Aim of the task.
Reproduce the listing word for word, leaving every picture behind.

#### Dataset

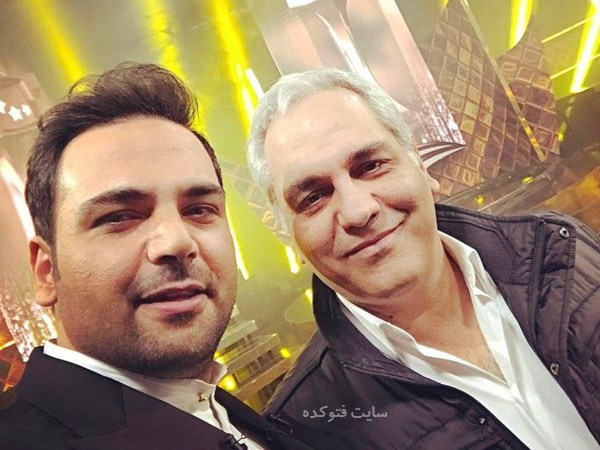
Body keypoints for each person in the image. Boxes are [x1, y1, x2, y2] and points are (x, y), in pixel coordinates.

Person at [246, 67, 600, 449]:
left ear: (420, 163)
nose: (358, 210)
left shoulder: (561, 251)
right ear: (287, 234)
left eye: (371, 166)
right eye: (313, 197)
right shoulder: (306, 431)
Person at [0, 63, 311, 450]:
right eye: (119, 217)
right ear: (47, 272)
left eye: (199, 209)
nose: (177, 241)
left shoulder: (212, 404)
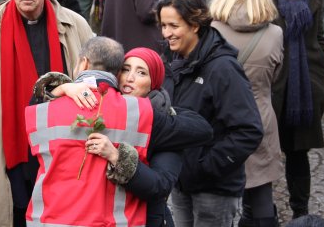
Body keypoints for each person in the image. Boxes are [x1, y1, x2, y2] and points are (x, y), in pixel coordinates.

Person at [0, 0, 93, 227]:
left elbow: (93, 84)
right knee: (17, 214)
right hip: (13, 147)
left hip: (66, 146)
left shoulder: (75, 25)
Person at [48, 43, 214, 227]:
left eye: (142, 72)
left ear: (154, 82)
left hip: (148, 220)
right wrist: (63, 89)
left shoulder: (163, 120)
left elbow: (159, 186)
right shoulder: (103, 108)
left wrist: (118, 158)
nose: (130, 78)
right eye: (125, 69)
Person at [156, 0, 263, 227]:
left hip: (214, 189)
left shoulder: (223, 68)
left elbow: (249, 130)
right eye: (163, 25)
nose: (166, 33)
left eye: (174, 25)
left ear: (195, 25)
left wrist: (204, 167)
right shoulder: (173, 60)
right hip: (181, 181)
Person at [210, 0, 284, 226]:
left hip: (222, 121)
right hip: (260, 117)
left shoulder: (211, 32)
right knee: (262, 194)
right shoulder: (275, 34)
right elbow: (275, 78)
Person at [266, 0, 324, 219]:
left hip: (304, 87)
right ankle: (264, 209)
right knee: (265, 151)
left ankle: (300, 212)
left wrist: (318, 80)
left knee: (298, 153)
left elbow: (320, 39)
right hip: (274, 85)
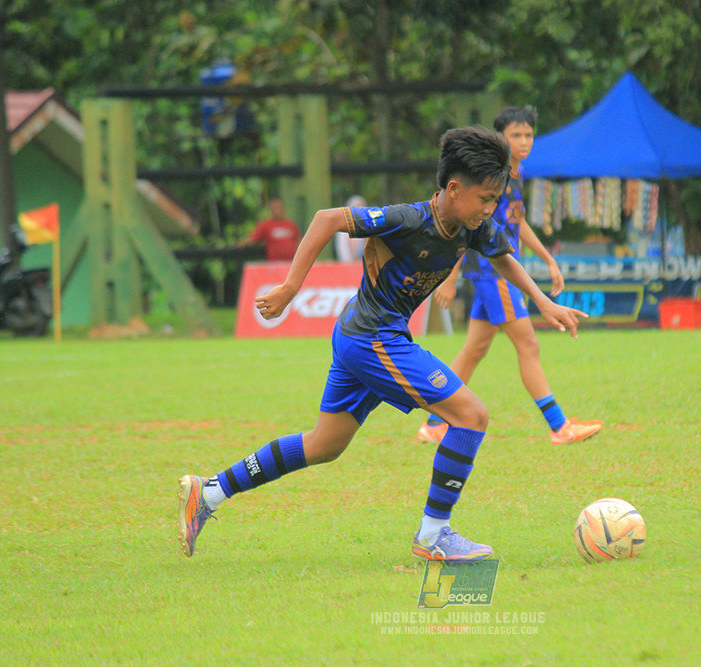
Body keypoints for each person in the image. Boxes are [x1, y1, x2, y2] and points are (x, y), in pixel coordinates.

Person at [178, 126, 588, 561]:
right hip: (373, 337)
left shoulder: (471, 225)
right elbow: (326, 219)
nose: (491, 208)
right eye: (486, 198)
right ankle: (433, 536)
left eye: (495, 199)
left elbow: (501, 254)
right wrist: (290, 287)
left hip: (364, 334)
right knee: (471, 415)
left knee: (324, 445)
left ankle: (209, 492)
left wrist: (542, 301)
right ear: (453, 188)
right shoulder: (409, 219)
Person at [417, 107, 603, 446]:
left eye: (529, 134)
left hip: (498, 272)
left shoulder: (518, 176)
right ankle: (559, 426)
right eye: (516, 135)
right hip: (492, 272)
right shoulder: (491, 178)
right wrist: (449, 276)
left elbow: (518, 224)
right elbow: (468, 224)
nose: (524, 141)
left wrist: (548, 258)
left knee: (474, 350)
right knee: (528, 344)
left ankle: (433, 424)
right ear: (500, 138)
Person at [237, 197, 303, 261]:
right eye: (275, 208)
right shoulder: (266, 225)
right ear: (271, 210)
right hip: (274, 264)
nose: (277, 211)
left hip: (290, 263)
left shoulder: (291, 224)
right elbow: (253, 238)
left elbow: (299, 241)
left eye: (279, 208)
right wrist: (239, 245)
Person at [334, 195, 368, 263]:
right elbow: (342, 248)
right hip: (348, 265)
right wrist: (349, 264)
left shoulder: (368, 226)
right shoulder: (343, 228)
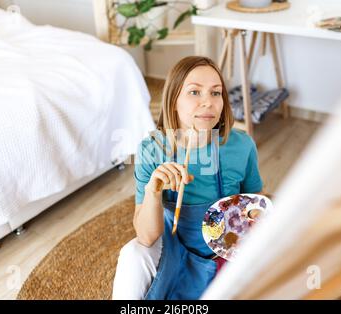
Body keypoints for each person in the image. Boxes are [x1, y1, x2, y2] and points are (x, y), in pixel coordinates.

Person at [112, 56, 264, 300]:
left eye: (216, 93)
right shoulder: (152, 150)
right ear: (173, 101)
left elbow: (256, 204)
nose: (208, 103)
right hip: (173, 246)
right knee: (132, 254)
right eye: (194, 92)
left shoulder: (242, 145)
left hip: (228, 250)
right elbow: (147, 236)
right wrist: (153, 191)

########

Response for this exercise.
Body keypoints for each person in the image. Boxes are [x1, y1, x2, y2] and points are (x, y), in pixel coordinates.

Person at [246, 67, 600, 449]:
left ear: (420, 163)
nose: (358, 210)
left shoulder: (561, 251)
right ear: (287, 234)
left eye: (371, 166)
right eye: (313, 197)
right shoulder: (306, 431)
Person at [0, 63, 311, 450]:
right eye: (119, 217)
right ear: (47, 272)
left eye: (199, 209)
nose: (177, 241)
left shoulder: (212, 404)
Body keypoints for each person in the image. Boxes are [x1, y1, x2, y2] and points are (x, y), in pixel coordinates.

Person at [0, 0, 93, 227]:
left elbow: (93, 84)
right knee: (17, 214)
right hip: (13, 147)
left hip: (66, 146)
left shoulder: (75, 25)
Person at [48, 43, 214, 227]:
left eye: (142, 72)
left ear: (154, 82)
left hip: (148, 220)
right wrist: (63, 89)
left shoulder: (163, 120)
left elbow: (159, 186)
right shoulder: (103, 108)
left wrist: (118, 158)
nose: (130, 78)
right eye: (125, 69)
Person at [156, 0, 263, 227]:
left hip: (214, 189)
left shoulder: (223, 68)
left elbow: (249, 130)
right eye: (163, 25)
nose: (166, 33)
left eye: (174, 25)
left ear: (195, 25)
left wrist: (204, 167)
right shoulder: (173, 60)
right hip: (181, 181)
Person at [210, 0, 284, 226]:
left hip: (222, 121)
right hip: (260, 117)
left shoulder: (211, 32)
right knee: (262, 194)
right shoulder: (275, 34)
right elbow: (275, 78)
Person at [266, 0, 324, 219]:
left hip: (304, 87)
right ankle: (264, 209)
right knee: (265, 151)
left ankle: (300, 212)
left wrist: (318, 80)
left knee: (298, 153)
left elbow: (320, 39)
right hip: (274, 85)
Body keypoints for each person in the image. Boxes are [x1, y1, x2, y2] and points are (x, y), in pixel coordinates.

Person at [178, 126, 588, 561]:
right hip: (373, 337)
left shoulder: (471, 225)
right elbow: (326, 219)
nose: (491, 208)
right eye: (486, 198)
right ankle: (433, 536)
left eye: (495, 199)
left elbow: (501, 254)
right wrist: (290, 287)
left hip: (364, 334)
right knee: (471, 415)
left knee: (324, 445)
left ankle: (209, 492)
left wrist: (542, 301)
right ear: (453, 188)
right shoulder: (409, 219)
Person at [417, 107, 603, 446]:
left eye: (529, 134)
left hip: (498, 272)
left shoulder: (518, 176)
right ankle: (559, 426)
right eye: (516, 135)
right hip: (492, 272)
right shoulder: (491, 178)
right wrist: (449, 276)
left elbow: (518, 224)
right elbow: (468, 224)
nose: (524, 141)
left wrist: (548, 258)
left knee: (474, 350)
right knee: (528, 344)
left ankle: (433, 424)
right ear: (500, 138)
Person at [237, 197, 303, 261]:
right eye: (275, 208)
right shoulder: (266, 225)
right ear: (271, 210)
right hip: (274, 264)
nose: (277, 211)
left hip: (290, 263)
left shoulder: (291, 224)
right elbow: (253, 238)
left elbow: (299, 241)
left eye: (279, 208)
right wrist: (239, 245)
Person at [334, 195, 368, 263]:
right elbow: (342, 248)
right hip: (348, 265)
right wrist: (349, 264)
left shoulder: (368, 226)
right shoulder: (343, 228)
Body keypoints for each person in the image. Boxes are [x1, y1, x2, y2] and points are (x, y), in pixel coordinates.

Person at [112, 56, 264, 300]:
left eye: (216, 93)
right shoulder: (152, 150)
right ear: (173, 101)
left elbow: (256, 204)
nose: (208, 103)
right hip: (173, 246)
right knee: (132, 254)
right eye: (194, 92)
left shoulder: (242, 145)
left hip: (228, 250)
right elbow: (147, 236)
right wrist: (153, 191)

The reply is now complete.